(Text begins)
17-year-old teammate Hailey Langland was the only American to not make the final. She finished in 14th after landing a cab 720 in her first run and not landing her second run.

Go big or go home

Brita Sigourney finished as the top American in the qualifying round of the halfpipe freestyle skiing event. She reached huge heights in her first run, which helped her earn a 90.60 placing her in third overall.

Maddie Bowman just qualified for the final after taking home silver in Sochi. If she were to win, she would become the first female freestyle skier in any discipline to win two Olympic gold medals.

Annalisa Drew is looking to improve on her ninth place finish in Sochi. She qualified for the final in fourth place overall with a score of 81.80, right behind Sigourney.

Devin Logan did not qualify for the final. The 25-year-old competed in the slopestyle event two days ago. She finished in 10th overall after taking silver in Sochi. However, Logan crashed during training for slopestyle and suffered a hematoma on her leg that went as far down as her ankle. The swelling could have impacted Logan’s performance because it made wearing her ski boots painful.
(Text ends)
(The data begins)
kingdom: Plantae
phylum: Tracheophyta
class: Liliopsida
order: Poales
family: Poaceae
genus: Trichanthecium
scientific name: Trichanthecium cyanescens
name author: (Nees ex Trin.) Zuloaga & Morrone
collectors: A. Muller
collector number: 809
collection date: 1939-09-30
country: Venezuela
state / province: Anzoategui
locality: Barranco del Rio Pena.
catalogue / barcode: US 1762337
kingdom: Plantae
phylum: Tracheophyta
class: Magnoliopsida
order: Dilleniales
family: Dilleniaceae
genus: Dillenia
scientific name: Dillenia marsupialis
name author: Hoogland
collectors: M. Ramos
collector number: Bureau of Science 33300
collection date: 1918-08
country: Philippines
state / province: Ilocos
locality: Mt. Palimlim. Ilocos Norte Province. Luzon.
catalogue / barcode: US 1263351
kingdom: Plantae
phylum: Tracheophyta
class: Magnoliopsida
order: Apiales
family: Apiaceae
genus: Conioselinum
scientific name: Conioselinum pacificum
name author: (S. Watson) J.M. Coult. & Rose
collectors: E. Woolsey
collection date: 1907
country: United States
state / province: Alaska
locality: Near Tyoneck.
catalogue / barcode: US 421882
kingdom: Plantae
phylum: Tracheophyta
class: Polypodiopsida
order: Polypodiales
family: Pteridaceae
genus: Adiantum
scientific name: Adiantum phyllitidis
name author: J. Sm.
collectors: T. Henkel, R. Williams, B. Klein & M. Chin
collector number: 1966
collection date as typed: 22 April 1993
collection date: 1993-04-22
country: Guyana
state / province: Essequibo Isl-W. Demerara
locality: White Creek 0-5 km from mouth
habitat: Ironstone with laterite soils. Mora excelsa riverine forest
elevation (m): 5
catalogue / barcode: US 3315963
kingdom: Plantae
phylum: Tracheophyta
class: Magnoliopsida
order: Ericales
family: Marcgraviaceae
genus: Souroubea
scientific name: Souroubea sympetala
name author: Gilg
(The data ends)
◆ What you will do ◆
1) Reproduce the passage of the Olympic ski report that begins at the words "Maddie Bowman just" and stops after "Olympic gold medals.".
2) Carry the Olympic ski report forward from the point where it stops.
The records play no part in what is asked here.

◆ Answers for this exercise ◆
1)
Maddie Bowman just qualified for the final after taking home silver in Sochi. If she were to win, she would become the first female freestyle skier in any discipline to win two Olympic gold medals.

2)
The game behind the game

Lindsey Vonn finished her second training run for the women’s downhill in third place. She had another clean run. Her time of 1:40.10 is misleading because she intentionally stood up at the end to slow her time. Afterwards she claimed she wanted someone else to finish first.

“I actually didn’t want to win the training run today,” Vonn told NBC. “I like letting other people think that they are faster.”

The fastest training time was by Stephanie Vernier of Austria. She crossed in 1:39.75. Italian Sofia Goggia, one of Vonn’s biggest rivals, finished second.

Alice McKennis has a good chance of being the third American to race in the downhill on Wednesday. She finished third in the first training run and finished ninth in the second. The U.S. gets thee spots, with two guaranteed to Vonn and Mikaela Shiffrin.

Mckennis is competing with Breezy Johnson, Laureen Ross, Alice Merryweather and Stacey Cook for the final spot. Cook crossed the finish line in her second run in noticeable pain. She crashed in Germany in the last World Cup race before the Olympics on Feb. 4 and still can’t compete without extreme discomfort.

Shiffrin is still undecided about whether she will compete in the downhill. Shiffrin finished 16th in the second training run. However, she finished first out of any slalom specialists competing.

A third training run will be held later today.

One step closer to redemption

The U.S. beat Finland 5-0 in the semifinals of the women’s hockey tournament. Team USA advances to the gold medal game for the fifth time in six Olympics.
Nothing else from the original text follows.